The cold push through midweek will prove to be more intense and even dangerous for people and animals who are outside for long periods of time.
The cold has come rocketing southward out of Canada behind a swath of snow that triggered slippery travel and multi-vehicle accidents across the Midwest at the beginning of the week.
AccuWeather Senior Meteorologist Jack Boston expects some locations from the eastern Dakotas to Minnesota and northern Wisconsin to remain below zero degrees into Wednesday night. This includes around Grand Forks and Fargo, North Dakota.
Highs in Minneapolis may just barely get above zero degrees on Tuesday and Wednesday.

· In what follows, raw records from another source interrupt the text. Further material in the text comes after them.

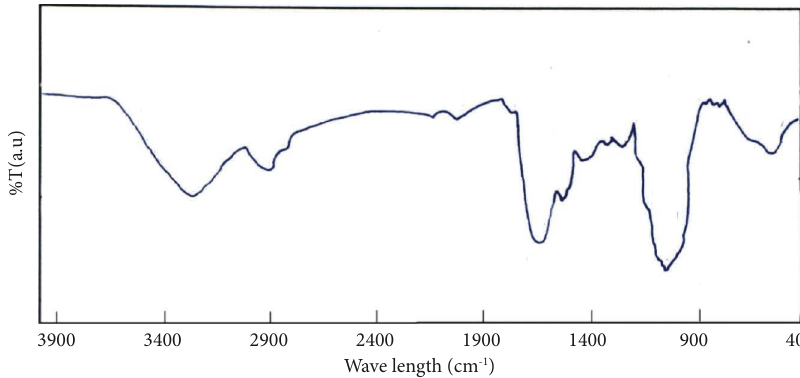
Figure 3: FT-IR spectrum of rapeseed residual biomass.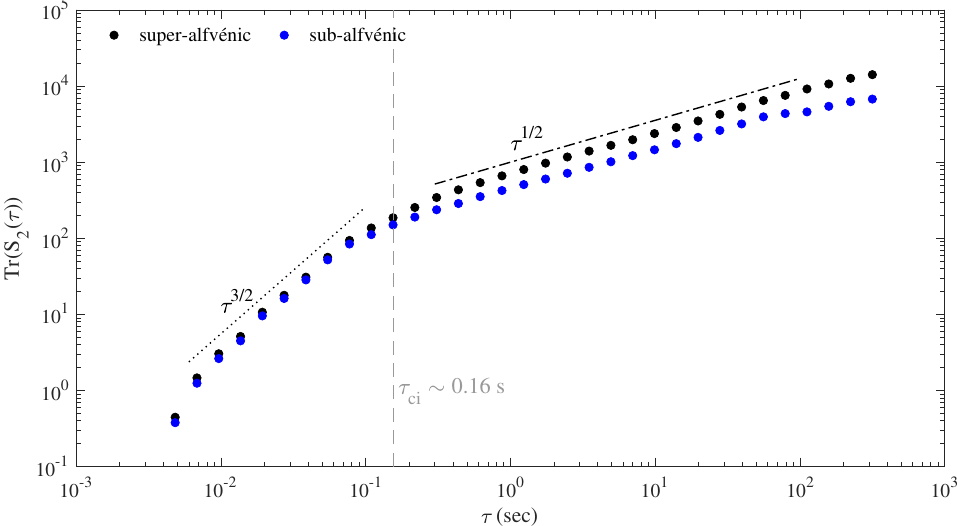
( i ) ( τ ) , for the super-alfvénic 2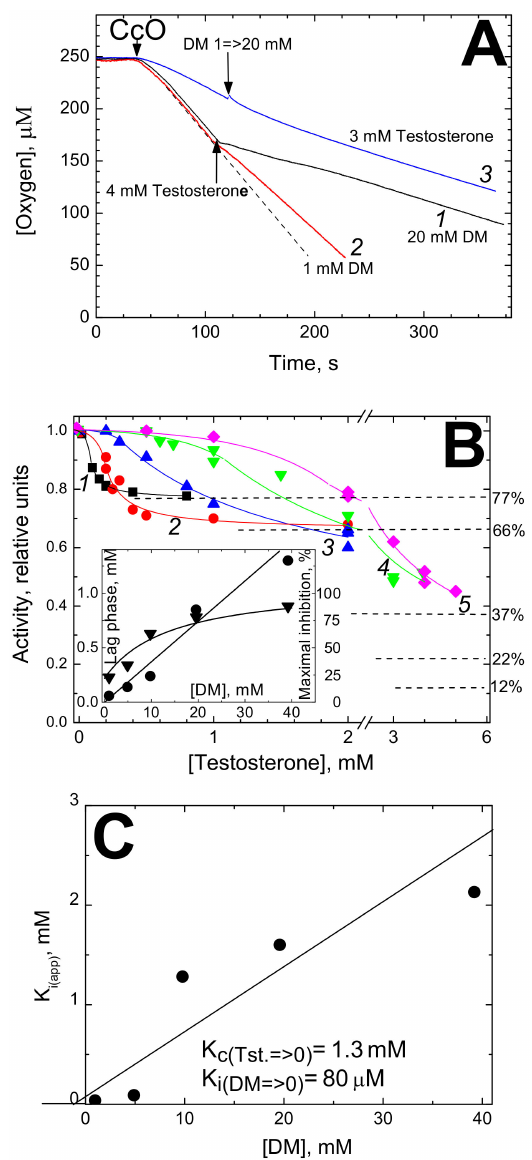
Figure 2. Inhibition of cytochrome c oxidase activity by testosterone. ( A ) Oxygraph traces. Basic conditions as in Figure 1A. The initial DM concentrations are: trace 1 (black)—20 mM, traces 2 (red) and 3 (blue)—1 mM. Trace 3 —the medium was also supplemented with 3 mM testosterone. Other additions are indicated by the arrows. The dashed straight line is drawn to visualize the e ff ect of testosterone at 1 mM DM. ( B ) Titrations of CcO activity by testosterone at di ff erent concentrations of DM. The DM concentrations were: 1 (black squares)—1 mM; 2 (red circles)—5 mM; 3 (blue triangles)—10 mM; 4 (green triangles)—20 mM; 5 (magenta diamonds)—40 mM. Other conditions are mostly as in Figure 1B. Theoretical curves described by hyperbolic function (see the text) are drawn through the experimental points in the range of testosterone concentrations above the lag-phase value. For the lower concentrations of the inhibitor, the experimental points are connected by empirical lines simply to guide the eye. Dependences of the lag-phase length (filled circles, the left-hand Y axis) and of maximal inhibition level (filled triangles, the right-hand Y axis) on DM concentration are shown in the Inset. ( C ) Dependence of an apparent K i for testosterone on DM concentration. The true value of K i for testosterone (Tst.) in the absence of DM and K c (dissociation constant) for DM in the absence of testosterone can be graphically determined as in the case of estradiol (see Figure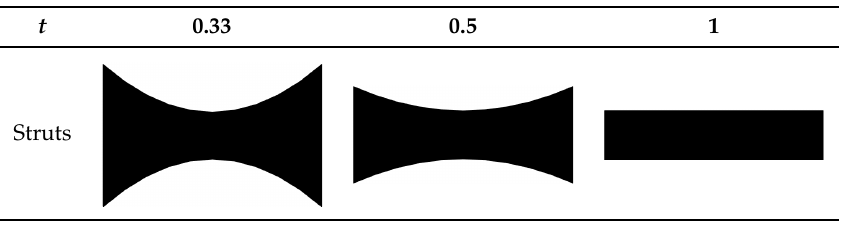
Table 1. Illustration of the struts with different diameter ratios.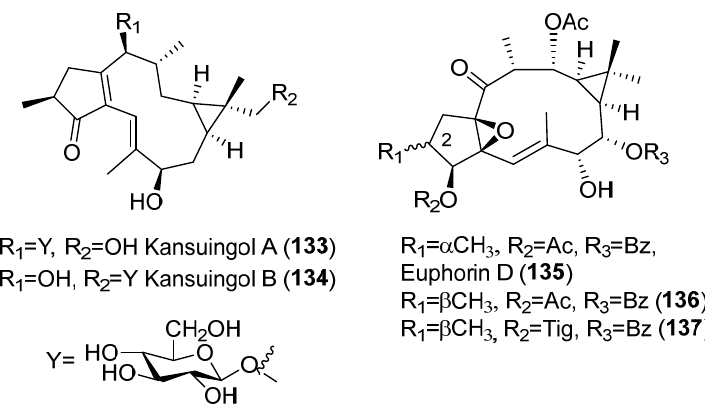
Figure 23. Structure of compounds 133 – 137 .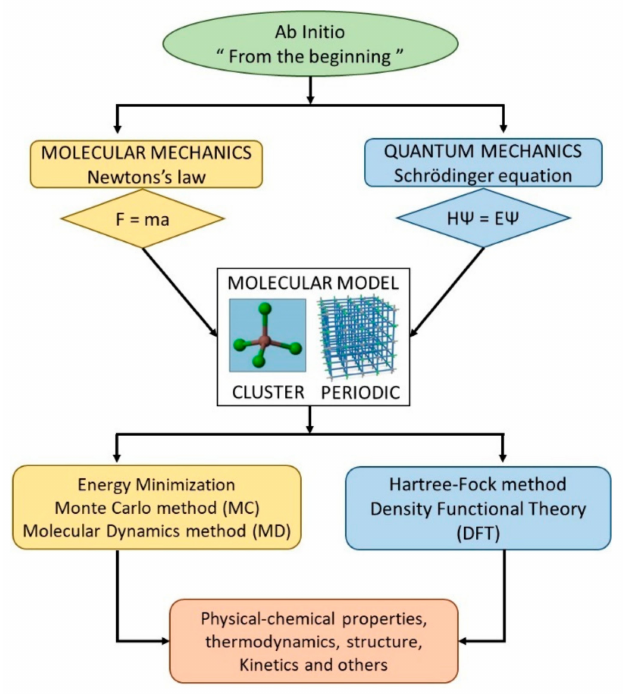
Figure 2. Diagram of molecular mechanics and quantum mechanics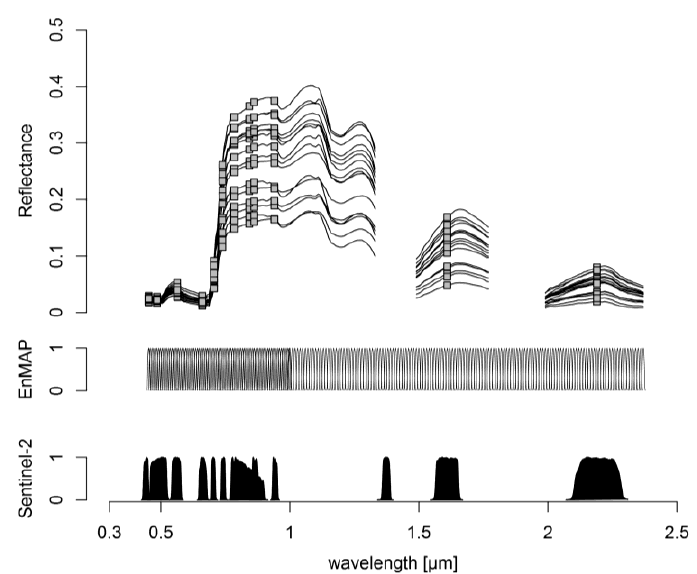
Figure 2. Simulated EnMAP (lines) and Sentinel-2 spectra (squares) of various tree species and stand structures in comparison to the spectral response functions used for generating the datasets based on interpolated HyMap reflectance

To make matters worse, the combination of the frigid air, wind and other factors will result in AccuWeather RealFeel® Temperatures 10-30 degrees below zero across the northern Plains and Upper Midwest through Wednesday.
People spending any length of time outdoors will need to make sure they are properly dressed for such frigid conditions.
Experts also urge pet owners to ensure that pets are not kept outside too long and outdoor animals have proper shelter and warmth during this extended period of extreme cold.
The air will lose a bit of its sting as it surges farther south and east through midweek, but it may be every bit as shocking for people across the Ohio Valley and Northeast to step outside following a mild beginning to the week.
"By Wednesday, actual high temperatures are forecast to range from the subzero and single digits in northern Minnesota to the upper 30s in the lower Ohio Valley," AccuWeather Senior Meteorologist Alex Sosnowski said.
"Even people along the central Gulf coast will feel some chill with highs in the upper 50s to near 60 on Wednesday," he added.
The frigid air pouring over the milder and unfrozen Great Lakes will trigger lake-effect snow showers and squalls downstream.
A general 3-6 inches of snow is forecast with an AccuWeather Local StormMax™ of 14 inches in the steadiest and most prolonged bands.
Outside of the lake-effect snow areas, forecasters do not expect any significant snowstorms to move into the Midwest amid the deep freeze.
From Wednesday night to Thursday night, a weak system may bring a light to moderate accumulation of snow across the northern Plains and Upper Midwest.
Temperatures will briefly rebound as this system passes by, but meteorologists expect the relief from the harsh cold to be short-lived.
Yet another surge of cold air is forecast to plunge southward Friday into Saturday.